TÜRKİYE CUMHURİYETİ
|
ANAYASA MAHKEMESİ
|
|
|
BİRİNCİ BÖLÜM
|
|
KARAR
|
|
SEDAT VARDARLI BAŞVURUSU
|
(Başvuru Numarası: 2016/75770)
|
|
Karar Tarihi: 12/6/2019
|
|
BİRİNCİ BÖLÜM
|
|
KARAR
|
|
Başkan
|
:
|
Hasan Tahsin
GÖKCAN
|
Üyeler
|
:
|
Serdar
ÖZGÜLDÜR
|
|
|
Burhan ÜSTÜN
|
|
|
Kadir ÖZKAYA
|
|
|
Yusuf Şevki
HAKYEMEZ
|
Raportör
|
:
|
Özgür DUMAN
|
Başvurucu
|
:
|
Sedat
VARDARLI
|
Vekili
|
:
|
Av. Murat
SADAK
|
I. BAŞVURUNUN KONUSU
1. Başvuru; başvurucunun adli para cezası olarak ödediği
paranın, mahkûmiyetin yeniden yargılama sonucu ortadan kaldırılması sonrasında
faizsiz olarak iade edilmesi nedeniyle mülkiyet hakkının ihlal edildiği
iddiasına ilişkindir.
II. BAŞVURU SÜRECİ
2. Başvuru 29/12/2016 tarihinde yapılmıştır.

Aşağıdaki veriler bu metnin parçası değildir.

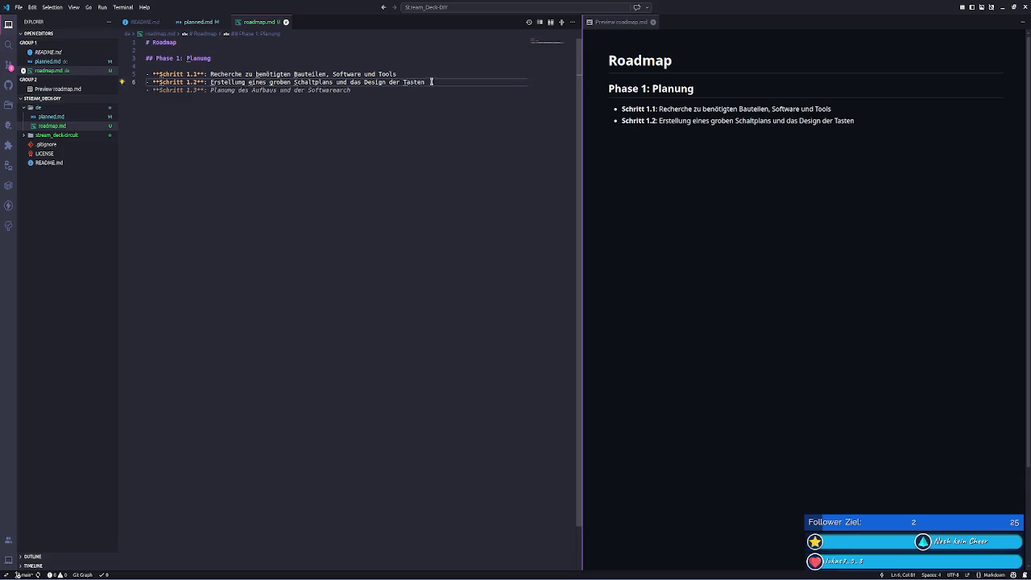
pyautogui.press('ctrl+Tab')
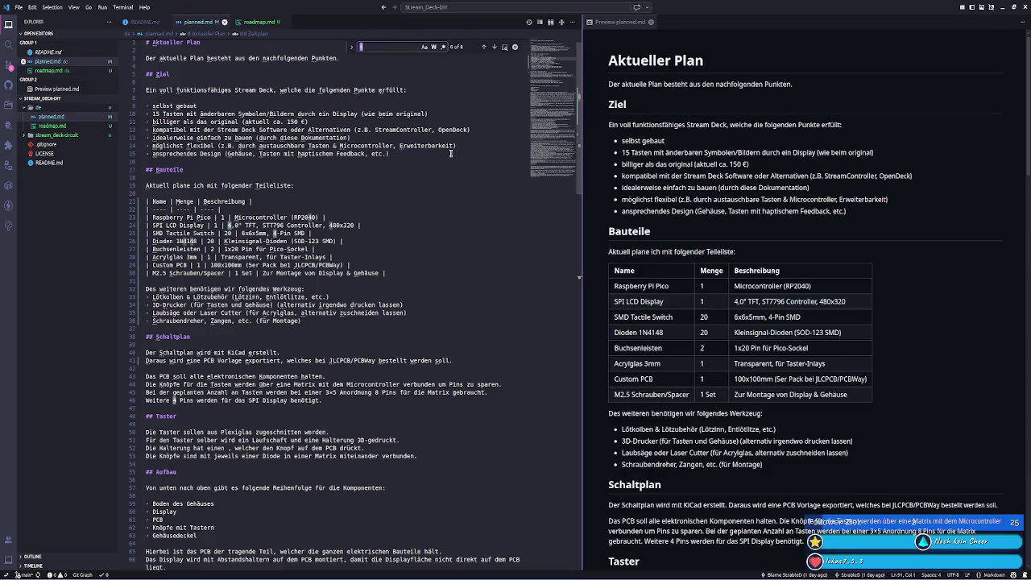
# - Find Taster in planned.md and replace the first matches with Tasten
pyautogui.write('Taster')
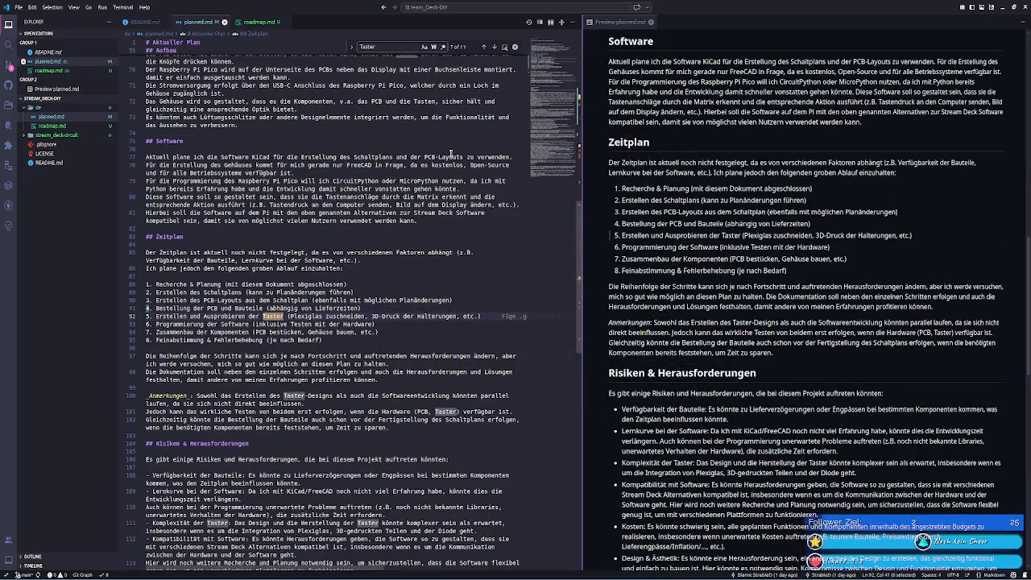
pyautogui.click(352, 50)
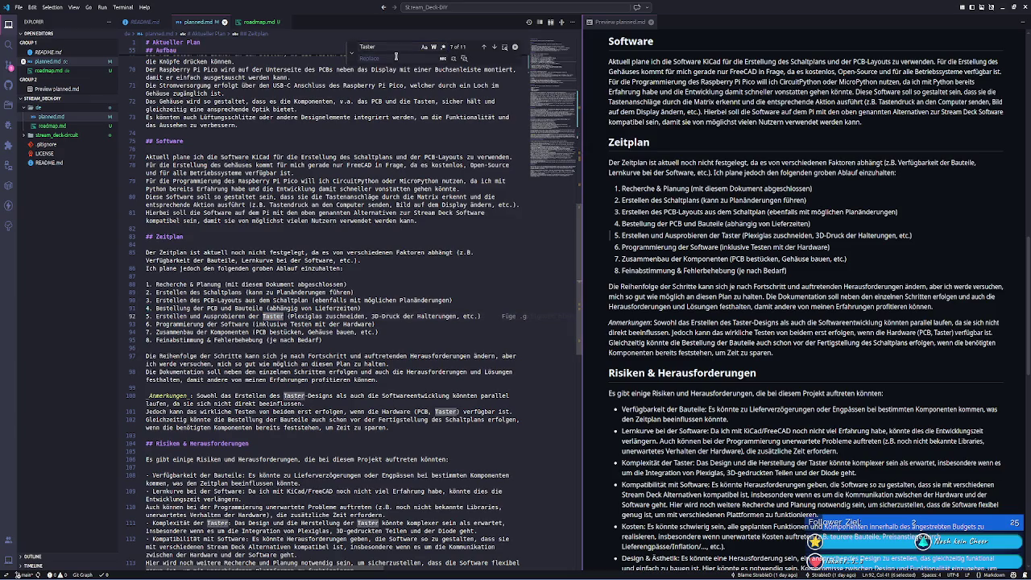
pyautogui.write('Tasten')
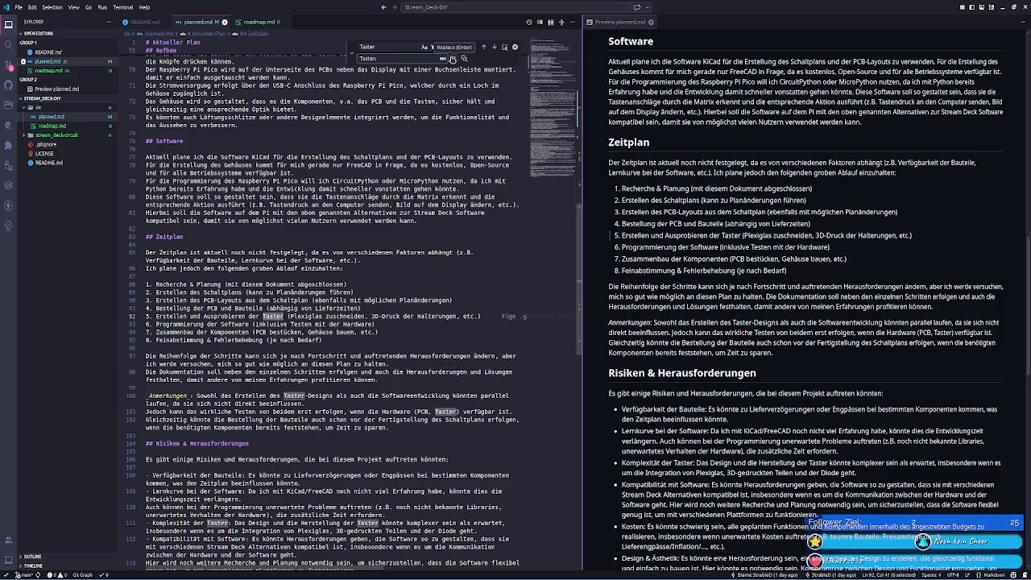
pyautogui.click(453, 59)
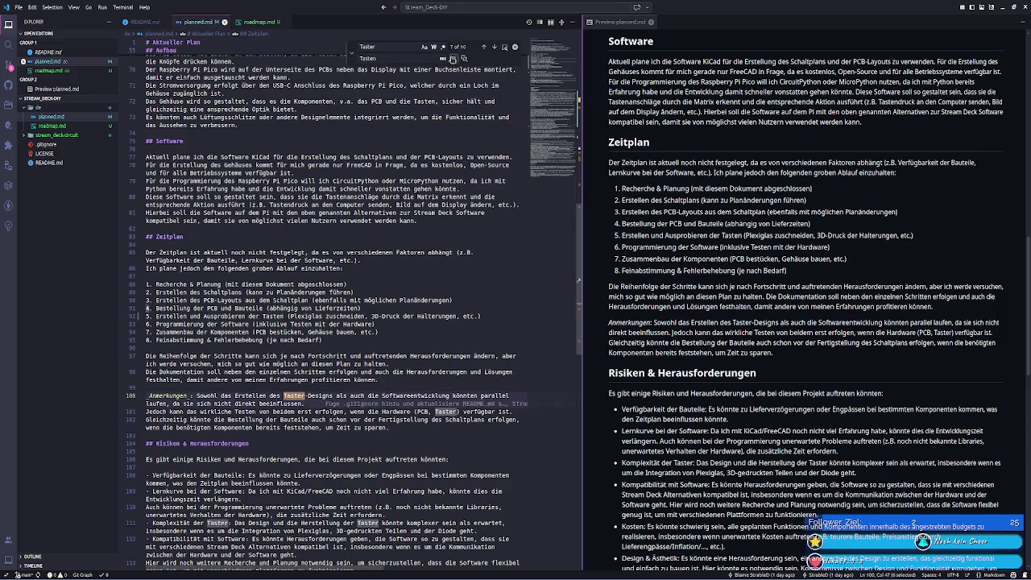
pyautogui.click(453, 58)
pyautogui.click(453, 59)
pyautogui.click(452, 58)
pyautogui.click(453, 59)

3. Başvuru, başvuru formu ve eklerinin idari yönden yapılan ön
incelemesinden sonra Komisyona sunulmuştur.
4. Komisyonca başvurunun kabul edilebilirlik incelemesinin Bölüm
tarafından yapılmasına karar verilmiştir.
5. Bölüm Başkanı tarafından, başvurunun kabul edilebilirlik ve
esas incelemesinin birlikte yapılmasına karar verilmiştir.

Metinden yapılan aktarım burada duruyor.